His shed is already tidy, old wooden tools hanging from their hooks, a bucket of oily sand ready and waiting in the corner for rinsed spades and forks to be dipped into, the jagged crystals cleaning them back to pure steel, the oil coating them until the next use. Lenn takes care of his tools.

The bolt cutters are here. Always here. Reminding me. They lie horizontally at the end wall resting on two six-inch nails. They taunt me. There is no handcuff keeping me here, there is no manacle locked around my ankle. And yet I am imprisoned.

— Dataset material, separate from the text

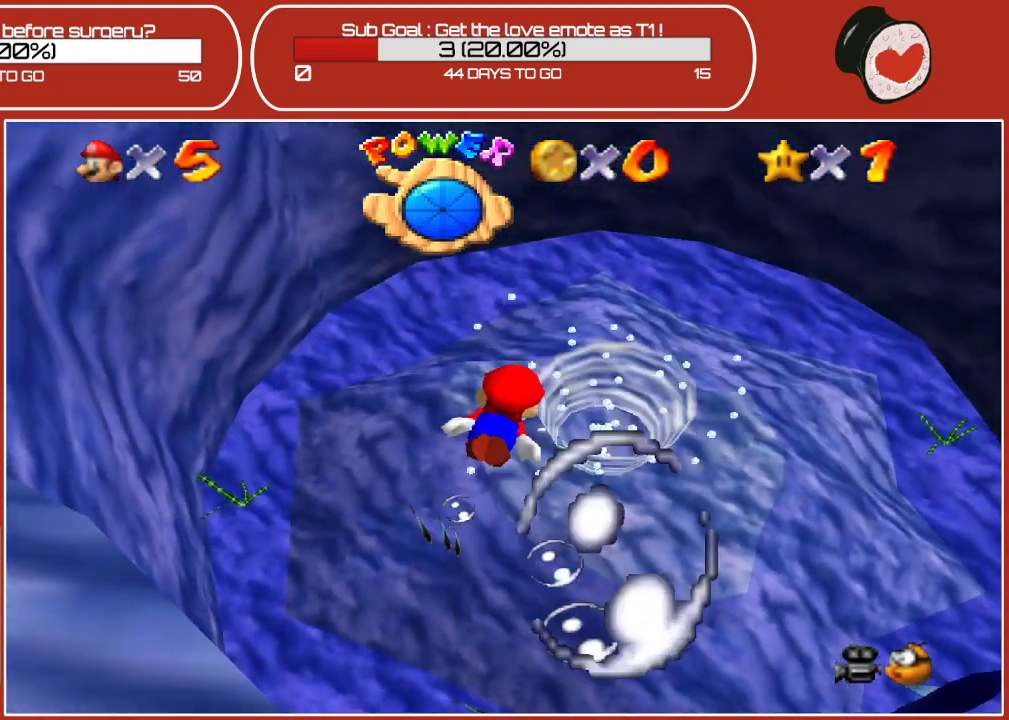
{"buttons": [], "left_stick": "up", "events": [[50, "left_stick", "down"], [217, "A", "down"], [283, "left_stick", "center"], [383, "left_stick", "up"], [400, "A", "up"]]}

I sweep the floor with his brush, pushing wood shavings out into the cold, dry air. The fringe of grass poking in from outside is yellow. I pull out my book from my pinny, his mother’s pinny, and read. It’s the section where Lennie hides a mouse in his pocket. A dead mouse. It’s the part where George discovers it and takes it from him. I reach down and place a hand on my bump. It’s hard. The baby doesn’t move. Maybe that will come later. But I worry the baby doesn’t move because of the drugs, and living here, the wretched food he buys from the Spar shop in the village, the lack of nutrition, the lack of joy in my life.

Right now it’s Tết, the Vietnamese lunar New Year. My seventh here, my ninth in this country. More important for us than Christmas. A time of heat and humidity and red dragons and feasting and coming together for a few days. The Tết celebrations I experienced on the first farm were grim, but they were everything compared to this. Kim-Ly and I saved from the cash pay packet envelopes we received every Friday. We’d get what ingredients we could from a Tesco nearby on the edge of town. The second year we found mung bean purée next to the lentils and the boil-in-the-bag rice and we both cried with laughter. Delight. Relief. We cooked the dishes, less than half of what we’d have prepared back home, and shared Bánh chưng sticky rice parcels with our Polish and Romanian housemates. They enjoyed them, they really did. At the time they tasted strange and they were not good enough, but looking back from this flat fen I think of those meals as state banquets. Nine of us living in a house built for two, mattresses arranged on the floor, people sitting cross-legged, steaming bowls of food between us, cans of Coke and bottles of beer. The Poles and the Romanians were kind to us. They were fair. I haven’t had a proper drink since the day I left that first farm. Lenn’s mother didn’t drink, so neither does Lenn.